## Written request:
Copy the lines below word for word, leaving out the pictures.
■ ■ ■ ■ ■ ■ ■
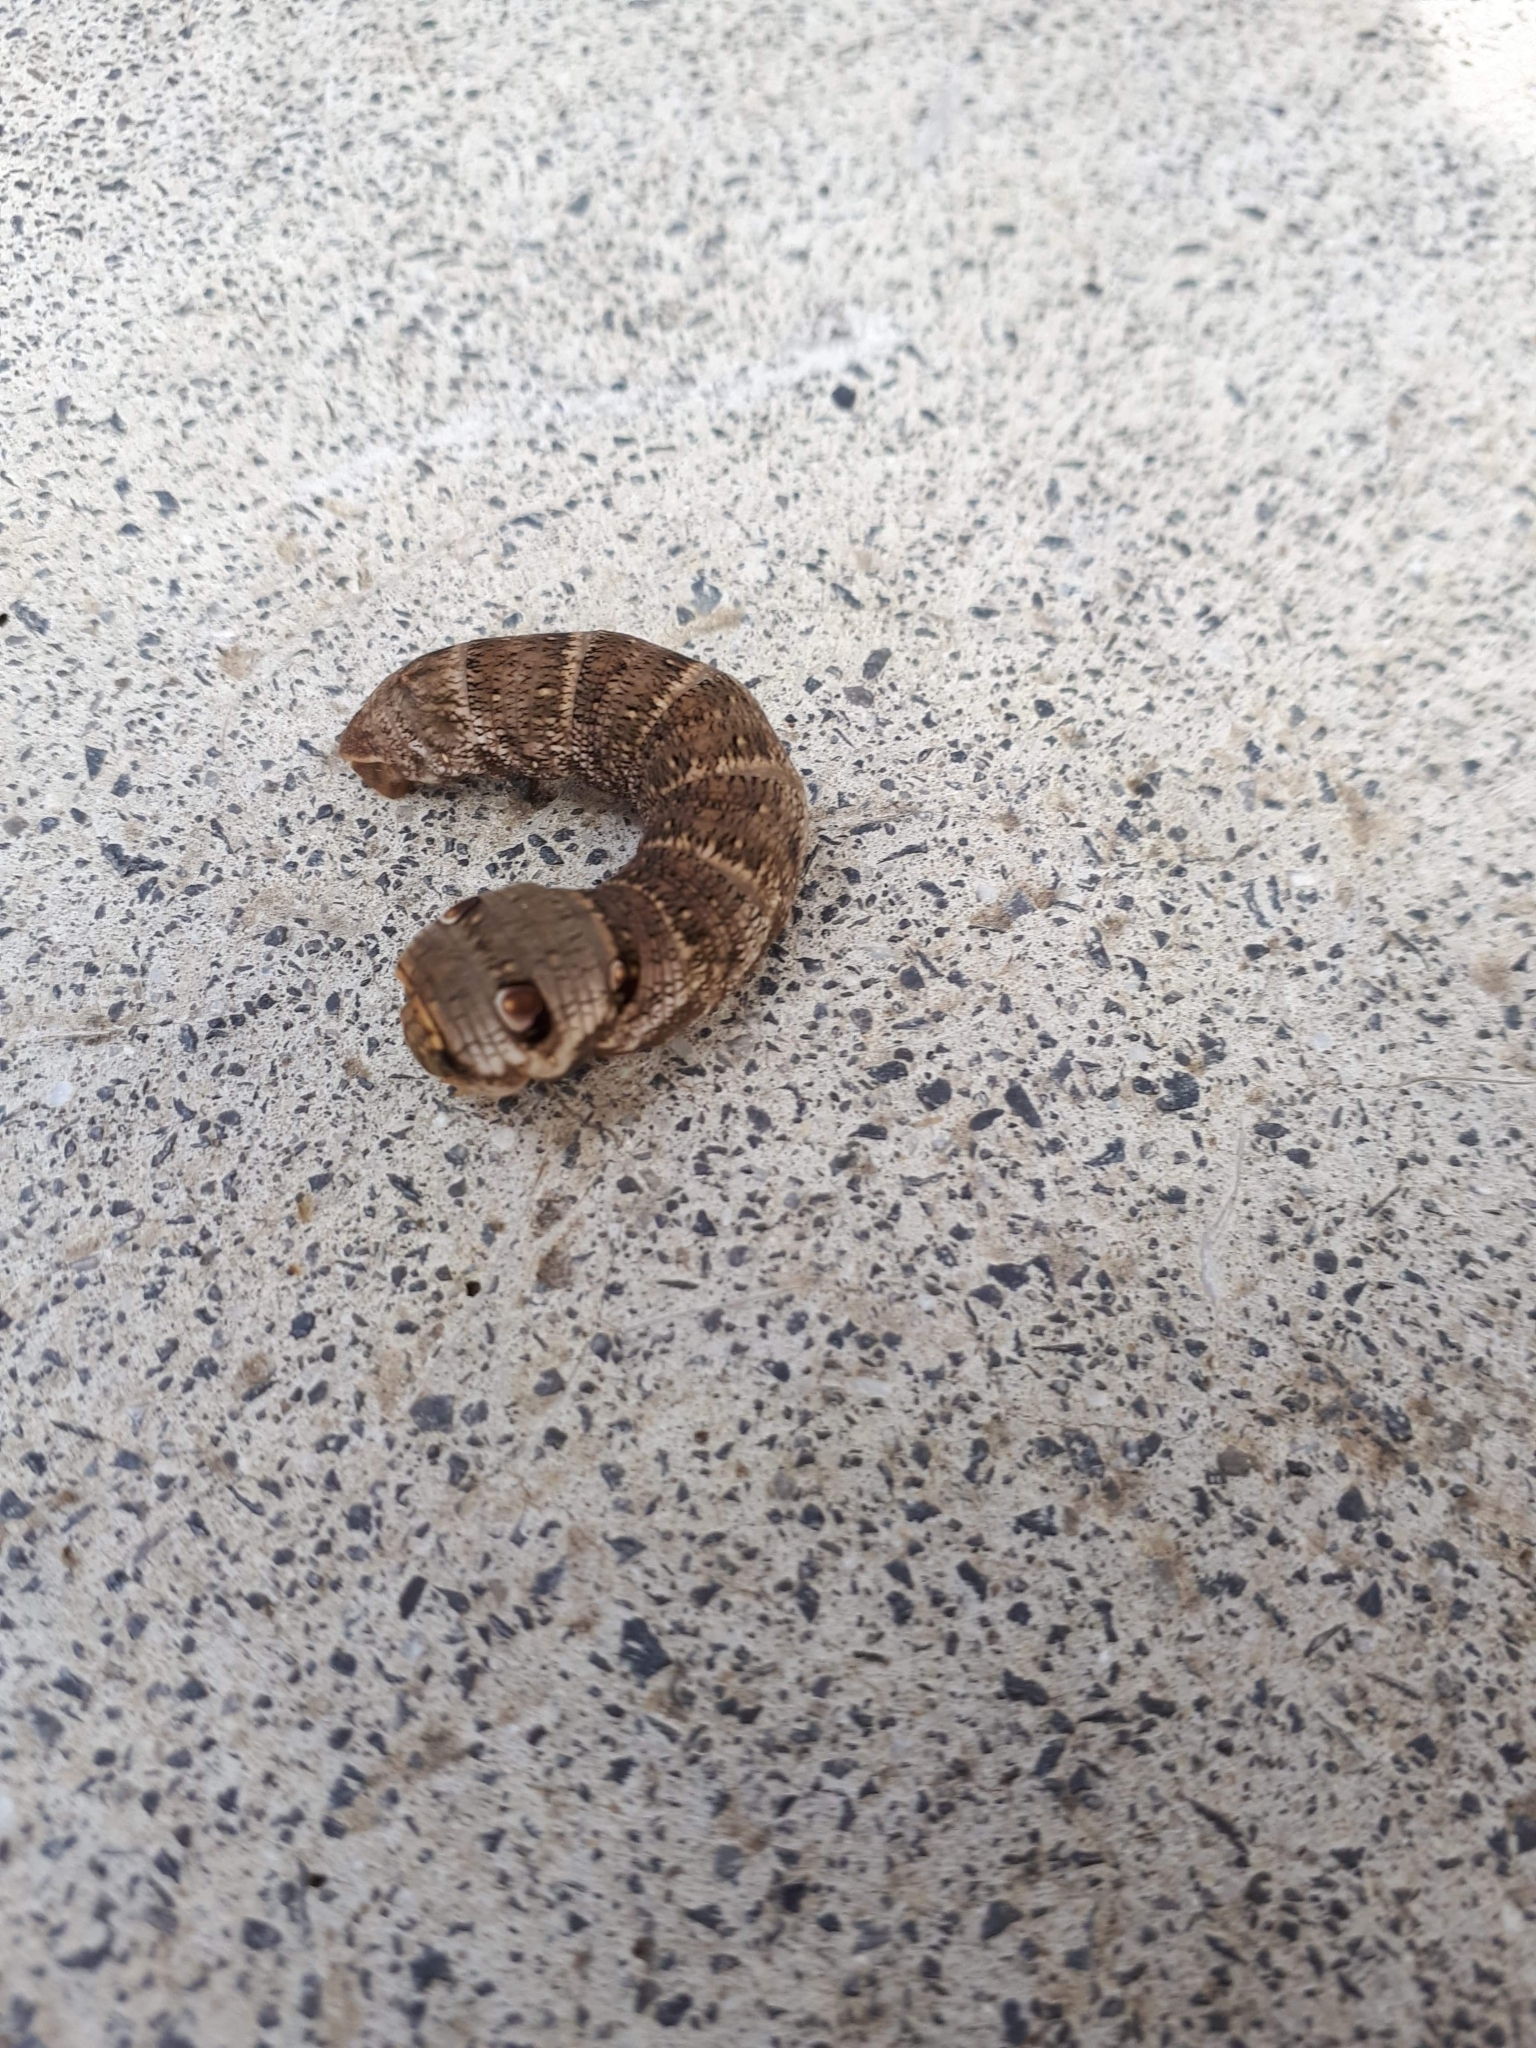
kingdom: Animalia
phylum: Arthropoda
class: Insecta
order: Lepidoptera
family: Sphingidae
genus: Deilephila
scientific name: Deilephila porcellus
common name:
■ ■ ■ ■ ■ ■ ■
## The reply:
kingdom: Animalia
phylum: Arthropoda
class: Insecta
order: Lepidoptera
family: Sphingidae
genus: Deilephila
scientific name: Deilephila porcellus
common name:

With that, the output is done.